--- START ---
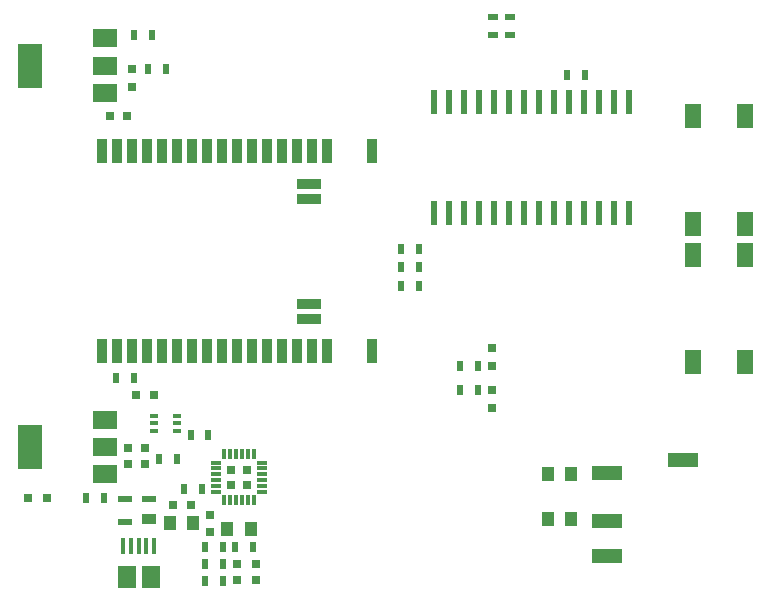
<source format=gtp>
G04 #@! TF.GenerationSoftware,KiCad,Pcbnew,(5.1.0)-1*
G04 #@! TF.CreationDate,2019-11-06T00:15:09-05:00*
G04 #@! TF.ProjectId,ESP32-Pi,45535033-322d-4506-992e-6b696361645f,1.0*
G04 #@! TF.SameCoordinates,Original*
G04 #@! TF.FileFunction,Paste,Top*
G04 #@! TF.FilePolarity,Positive*
%FSLAX46Y46*%
G04 Gerber Fmt 4.6, Leading zero omitted, Abs format (unit mm)*
G04 Created by KiCad (PCBNEW (5.1.0)-1) date 2019-11-06 00:15:09*
%MOMM*%
%LPD*%
G04 APERTURE LIST*
%ADD10R,2.500000X1.200000*%
%ADD11R,1.400000X2.100000*%
%ADD12R,0.900000X2.000000*%
%ADD13R,2.000000X0.900000*%
%ADD14R,0.900000X0.500000*%
%ADD15R,1.500000X1.900000*%
%ADD16R,0.400000X1.350000*%
%ADD17R,0.800000X0.750000*%
%ADD18R,0.750000X0.800000*%
%ADD19R,0.500000X0.900000*%
%ADD20R,1.000000X1.250000*%
%ADD21R,0.800000X0.800000*%
%ADD22R,0.780000X0.780000*%
%ADD23R,0.300000X0.850000*%
%ADD24R,0.850000X0.300000*%
%ADD25R,2.000000X1.500000*%
%ADD26R,2.000000X3.800000*%
%ADD27R,0.650000X0.400000*%
%ADD28R,1.310000X0.550000*%
%ADD29R,1.310000X0.940000*%
%ADD30R,0.600000X2.000000*%
G04 APERTURE END LIST*
D10*
X169953000Y-108344000D03*
X169953000Y-105344000D03*
X169953000Y-101344000D03*
X176453000Y-100244000D03*
D11*
X177259500Y-80191500D03*
X177259500Y-71091500D03*
X181719500Y-71091500D03*
X181719500Y-80191500D03*
X181719500Y-91939000D03*
X181719500Y-82839000D03*
X177259500Y-82839000D03*
X177259500Y-91939000D03*
D12*
X145034400Y-74024900D03*
X146304400Y-74024900D03*
X150114400Y-74024900D03*
X146304400Y-91024900D03*
X145034400Y-91024900D03*
X150114400Y-91024900D03*
X143764400Y-74024900D03*
X142494400Y-74024900D03*
X141224400Y-74024900D03*
X139954400Y-74024900D03*
X138684400Y-74024900D03*
X137414400Y-74024900D03*
X136144400Y-74024900D03*
X134874400Y-74024900D03*
X133604400Y-74024900D03*
X132334400Y-74024900D03*
X131064400Y-74024900D03*
X129794400Y-74024900D03*
X128524400Y-74024900D03*
X127254400Y-74024900D03*
X143764400Y-91024900D03*
X142494400Y-91024900D03*
X141224400Y-91024900D03*
X139954400Y-91024900D03*
X138684400Y-91024900D03*
X137414400Y-91024900D03*
X136144400Y-91024900D03*
X134874400Y-91024900D03*
X133604400Y-91024900D03*
X132334400Y-91024900D03*
X131064400Y-91024900D03*
X129794400Y-91024900D03*
X128524400Y-91024900D03*
D13*
X144764400Y-76809900D03*
X144764400Y-78079900D03*
X144764400Y-86969900D03*
X144764400Y-88239900D03*
D12*
X127254400Y-91024900D03*
D14*
X160325200Y-64224900D03*
X160325200Y-62724900D03*
X161747600Y-64224900D03*
X161747600Y-62724900D03*
D15*
X131353200Y-110154500D03*
D16*
X129703200Y-107454500D03*
X129053200Y-107454500D03*
X131653200Y-107454500D03*
X131003200Y-107454500D03*
X130353200Y-107454500D03*
D15*
X129353200Y-110154500D03*
D17*
X129400000Y-100558900D03*
X130900000Y-100558900D03*
X129376000Y-71094900D03*
X127876000Y-71094900D03*
X130900000Y-99238100D03*
X129400000Y-99238100D03*
D18*
X129769000Y-67144500D03*
X129769000Y-68644500D03*
D17*
X130098500Y-94691500D03*
X131598500Y-94691500D03*
D19*
X129917174Y-93304463D03*
X128417174Y-93304463D03*
D20*
X132960000Y-105537300D03*
X134960000Y-105537300D03*
X137836800Y-106045300D03*
X139836800Y-106045300D03*
D17*
X134760800Y-104013300D03*
X133260800Y-104013300D03*
D18*
X136398400Y-106338100D03*
X136398400Y-104838100D03*
D21*
X138646400Y-110414100D03*
X140246400Y-110414100D03*
X140246400Y-109042500D03*
X138646400Y-109042500D03*
D19*
X138493200Y-107620100D03*
X139993200Y-107620100D03*
X137453200Y-107620100D03*
X135953200Y-107620100D03*
X134175200Y-102641700D03*
X135675200Y-102641700D03*
X135953200Y-110464900D03*
X137453200Y-110464900D03*
X137453200Y-109042500D03*
X135953200Y-109042500D03*
D22*
X138199500Y-101026500D03*
X138199500Y-102326500D03*
X139499500Y-101026500D03*
X139499500Y-102326500D03*
D23*
X137599500Y-99726500D03*
X138099500Y-99726500D03*
X138599500Y-99726500D03*
X139099500Y-99726500D03*
X139599500Y-99726500D03*
X140099500Y-99726500D03*
D24*
X140799500Y-100426500D03*
X140799500Y-100926500D03*
X140799500Y-101426500D03*
X140799500Y-101926500D03*
X140799500Y-102426500D03*
X140799500Y-102926500D03*
D23*
X140099500Y-103626500D03*
X139599500Y-103626500D03*
X139099500Y-103626500D03*
X138599500Y-103626500D03*
X138099500Y-103626500D03*
X137599500Y-103626500D03*
D24*
X136899500Y-102926500D03*
X136899500Y-102426500D03*
X136899500Y-101926500D03*
X136899500Y-101426500D03*
X136899500Y-100926500D03*
X136899500Y-100426500D03*
D21*
X120968000Y-103403700D03*
X122568000Y-103403700D03*
D19*
X127394800Y-103454500D03*
X125894800Y-103454500D03*
D25*
X127458400Y-101385700D03*
X127458400Y-96785700D03*
X127458400Y-99085700D03*
D26*
X121158400Y-99085700D03*
X121158000Y-66815000D03*
D25*
X127458000Y-66815000D03*
X127458000Y-64515000D03*
X127458000Y-69115000D03*
D19*
X132067000Y-100089000D03*
X133567000Y-100089000D03*
X136234000Y-98120500D03*
X134734000Y-98120500D03*
D27*
X133576500Y-96454500D03*
X133576500Y-97754500D03*
X131676500Y-97104500D03*
X133576500Y-97104500D03*
X131676500Y-97754500D03*
X131676500Y-96454500D03*
D19*
X168148400Y-67640500D03*
X166648400Y-67640500D03*
D18*
X160249000Y-94271700D03*
X160249000Y-95771700D03*
X160249000Y-90766500D03*
X160249000Y-92266500D03*
D19*
X157543200Y-94259700D03*
X159043200Y-94259700D03*
X159043200Y-92278500D03*
X157543200Y-92278500D03*
D28*
X129200800Y-105430500D03*
D29*
X131200800Y-105230500D03*
D28*
X131200800Y-103510500D03*
X129200800Y-103510500D03*
D20*
X164964000Y-105232500D03*
X166964000Y-105232500D03*
X164964000Y-101359000D03*
X166964000Y-101359000D03*
D19*
X129959500Y-64211500D03*
X131459500Y-64211500D03*
X132626500Y-67132500D03*
X131126500Y-67132500D03*
X152564800Y-85471300D03*
X154064800Y-85471300D03*
X154064800Y-83896500D03*
X152564800Y-83896500D03*
X152564800Y-82321700D03*
X154064800Y-82321700D03*
D30*
X155346800Y-69873700D03*
X156616800Y-69873700D03*
X157886800Y-69873700D03*
X159156800Y-69873700D03*
X160426800Y-69873700D03*
X161696800Y-69873700D03*
X162966800Y-69873700D03*
X164236800Y-69873700D03*
X165506800Y-69873700D03*
X166776800Y-69873700D03*
X168046800Y-69873700D03*
X169316800Y-69873700D03*
X170586800Y-69873700D03*
X171856800Y-69873700D03*
X171856800Y-79273700D03*
X170586800Y-79273700D03*
X169316800Y-79273700D03*
X168046800Y-79273700D03*
X166776800Y-79273700D03*
X165506800Y-79273700D03*
X164236800Y-79273700D03*
X162966800Y-79273700D03*
X161696800Y-79273700D03*
X160426800Y-79273700D03*
X159156800Y-79273700D03*
X157886800Y-79273700D03*
X156616800Y-79273700D03*
X155346800Y-79273700D03*
M02*

</source>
--- END ---
ASSIGNMENT:
State how many lines of the records above contain the word "APERTURE", giving only that number.

EXERCISE RESULT:
2